- Developer: iDea
- Publisher: iDea
- Designers: Lodovico Benvenuto, Ivano Codina, Filippo Macchiettini
- Platform: Amiga
- Release: 1992
- Genres: Arcade platform, Run and gun
- Mode: Single player

= Sturmtruppen: The Videogame =

1992 video game

Sturmtruppen: The Videogame is a video game for the Amiga computer platform, based on the Sturmtruppen comic books by Franco Bonvicini, published by the Italian software publisher iDea in 1992.

It is the only officially licensed videogame using Sturmtruppens theme and characters.

The game wasn't very successful commercially, and received rather low scores by reviewers (44% by Amiga Joker, 3/5 stars from Amiga Power .

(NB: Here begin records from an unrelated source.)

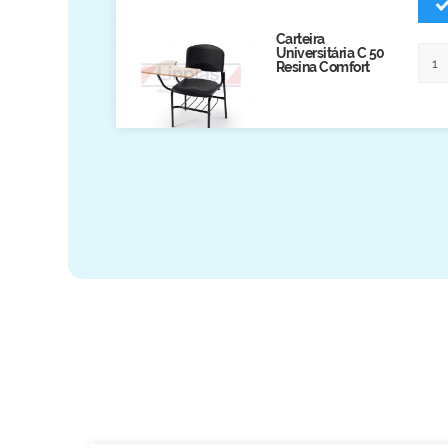
Biblioteca
Carteira
Universitária C 50
Armários em Aço
Resina Comfort
Longarinas
Quadro Branco
Linha Wood Prime
Cadeira especial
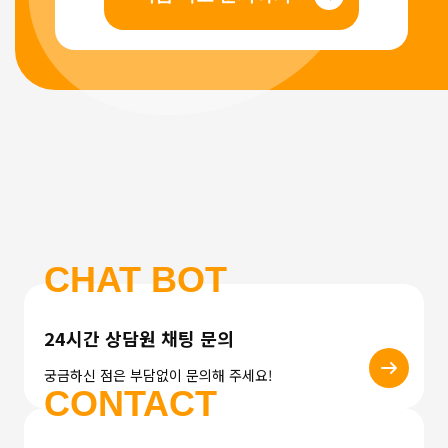
CHAT BOT
24시간 상담원 채팅 문의
궁금하신 점은 부담없이 문의해 주세요!
CONTACT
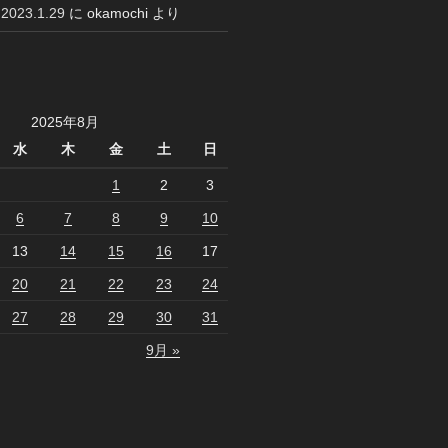
23.1.29
に
okamochi
より
2025年8月
水
木
金
土
日
1
2
3
6
7
8
9
10
13
14
15
16
17
20
21
22
23
24
27
28
29
30
31
9月 »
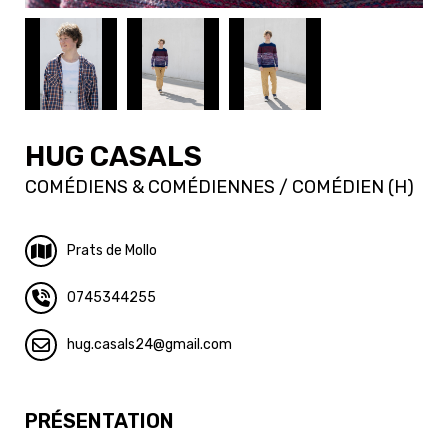
HUG CASALS
COMÉDIENS & COMÉDIENNES / COMÉDIEN (H)
Prats de Mollo
0745344255
hug.casals24
gmail.com
PRÉSENTATION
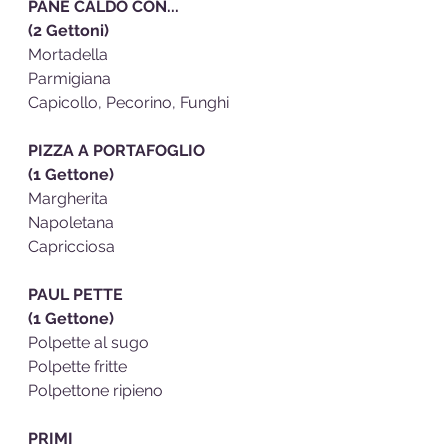
PANE CALDO CON...                   
(2 Gettoni)
Mortadella
Parmigiana
Capicollo, Pecorino, Funghi 
PIZZA A PORTAFOGLIO             
(1 Gettone)
Margherita
Napoletana 
Capricciosa 
PAUL PETTE                                  
(1 Gettone)
Polpette al sugo
Polpette fritte
Polpettone ripieno
PRIMI                                               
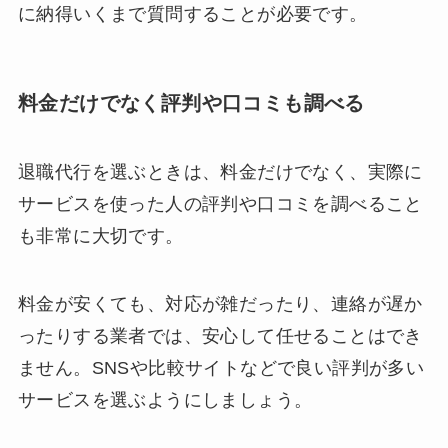
に納得いくまで質問することが必要です。
料金だけでなく評判や口コミも調べる
退職代行を選ぶときは、料金だけでなく、実際に
サービスを使った人の評判や口コミを調べること
も非常に大切です。
料金が安くても、対応が雑だったり、連絡が遅か
ったりする業者では、安心して任せることはでき
ません。SNSや比較サイトなどで良い評判が多い
サービスを選ぶようにしましょう。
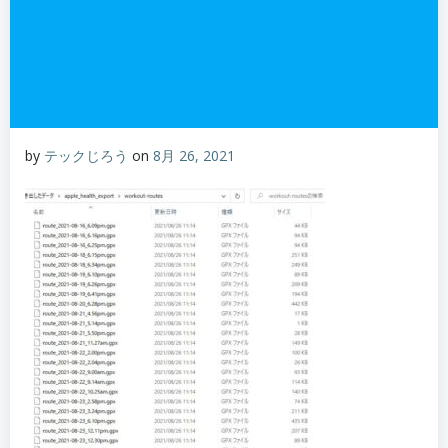
by
テックじろう
on
8月 26, 2021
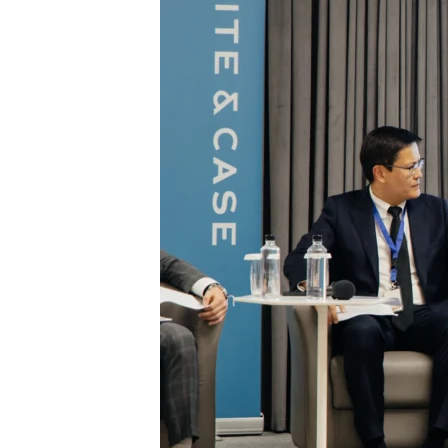
Исследования и наука
Поступление и помощь
Жизнь в MNU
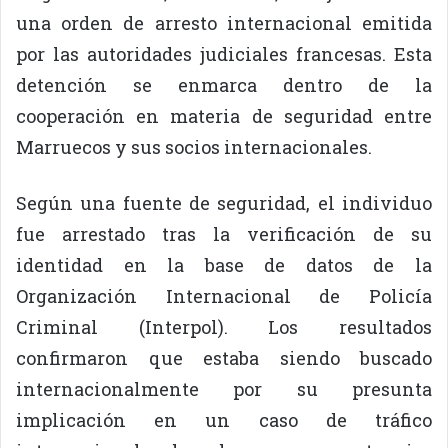
una orden de arresto internacional emitida
por las autoridades judiciales francesas. Esta
detención se enmarca dentro de la
cooperación en materia de seguridad entre
Marruecos y sus socios internacionales.
Según una fuente de seguridad, el individuo
fue arrestado tras la verificación de su
identidad en la base de datos de la
Organización Internacional de Policía
Criminal (Interpol). Los resultados
confirmaron que estaba siendo buscado
internacionalmente por su presunta
implicación en un caso de tráfico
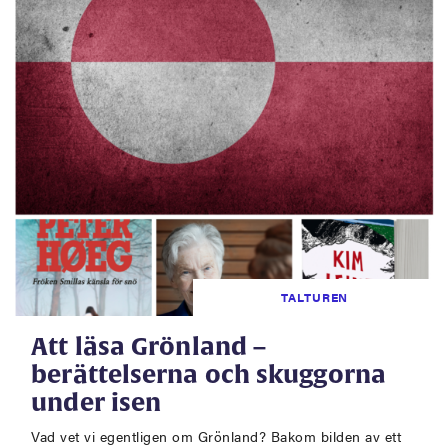
TALTUREN
Att läsa Grönland –
berättelserna och skuggorna
under isen
Vad vet vi egentligen om Grönland? Bakom bilden av ett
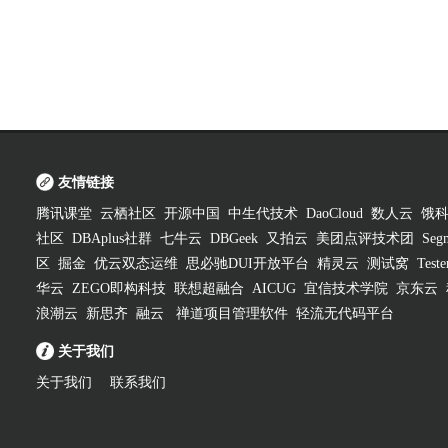
友情链接
腾讯课堂
云栖社区
开源中国
中生代技术
DaoCloud
数人云
饿
社区
DBAplus社群
七牛云
DBGeek
又拍云
美团点评技术团
Segm
区
掘金
优云双态运维
思必驰DUI开放平台
精灵云
测试窝
Test
华云
ZEGO即构科技
联想超融合
AICUG
宜信技术学院
京东云
浪潮云
新思齐
融云
禅道项目管理软件
轻流无代码平台
关于我们
关于我们
联系我们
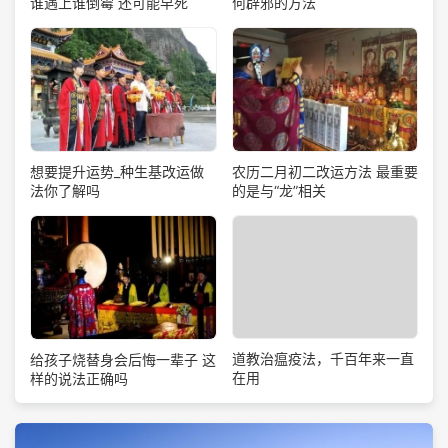
谁遇上谁倒霉 还可能早死
何辟邪的方法
想要提升运势_种生基改运做
农历二月初二改运方法 最重要
法你了解吗
的是与“龙”相关
道教治瘟疫法，千百年来一直
给孩子烧替身会后悔一辈子 这
在用
样的说法正确吗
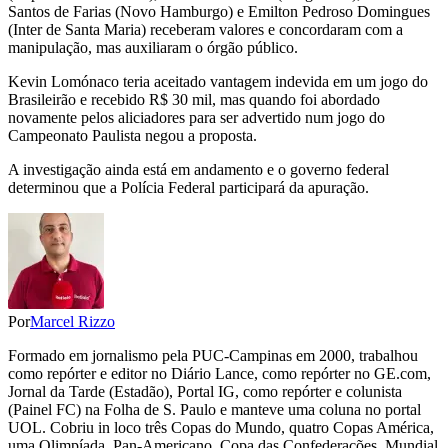
Santos de Farias (Novo Hamburgo) e Emilton Pedroso Domingues
(Inter de Santa Maria) receberam valores e concordaram com a
manipulação, mas auxiliaram o órgão público.
Kevin Lomónaco teria aceitado vantagem indevida em um jogo do
Brasileirão e recebido R$ 30 mil, mas quando foi abordado
novamente pelos aliciadores para ser advertido num jogo do
Campeonato Paulista negou a proposta.
A investigação ainda está em andamento e o governo federal
determinou que a Polícia Federal participará da apuração.
Por
Marcel Rizzo
Formado em jornalismo pela PUC-Campinas em 2000, trabalhou
como repórter e editor no Diário Lance, como repórter no GE.com,
Jornal da Tarde (Estadão), Portal IG, como repórter e colunista
(Painel FC) na Folha de S. Paulo e manteve uma coluna no portal
UOL. Cobriu in loco três Copas do Mundo, quatro Copas América,
uma Olimpíada, Pan-Americano, Copa das Confederações, Mundial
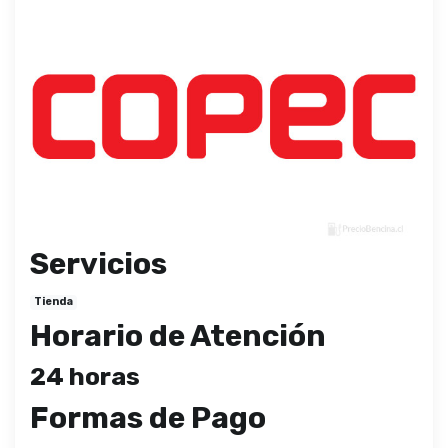
Servicios
Tienda
Horario de Atención
24 horas
Formas de Pago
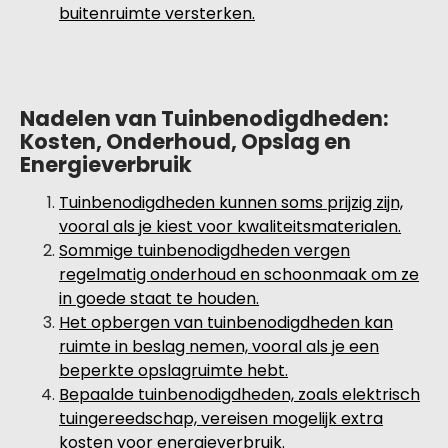
buitenruimte versterken.
Nadelen van Tuinbenodigdheden:
Kosten, Onderhoud, Opslag en
Energieverbruik
Tuinbenodigdheden kunnen soms prijzig zijn,
vooral als je kiest voor kwaliteitsmaterialen.
Sommige tuinbenodigdheden vergen
regelmatig onderhoud en schoonmaak om ze
in goede staat te houden.
Het opbergen van tuinbenodigdheden kan
ruimte in beslag nemen, vooral als je een
beperkte opslagruimte hebt.
Bepaalde tuinbenodigdheden, zoals elektrisch
tuingereedschap, vereisen mogelijk extra
kosten voor energieverbruik.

For the time (1992) and the platform of its release (Amiga), the graphics left most of the machine's potential underutilised, the sound effects were almost non-existent and the soundtrack consisted mostly of simple repetitive chip music.

Nevertheless, the gameplay was somewhat various, as the player controlled a German "Sturmtruppen" soldier who could use a variety of weapons, and also pick up some vehicles including motorcycles, airplanes and tanks, which turned the game into a variable run and gun event, almost like a precursor to the Metal Slug series.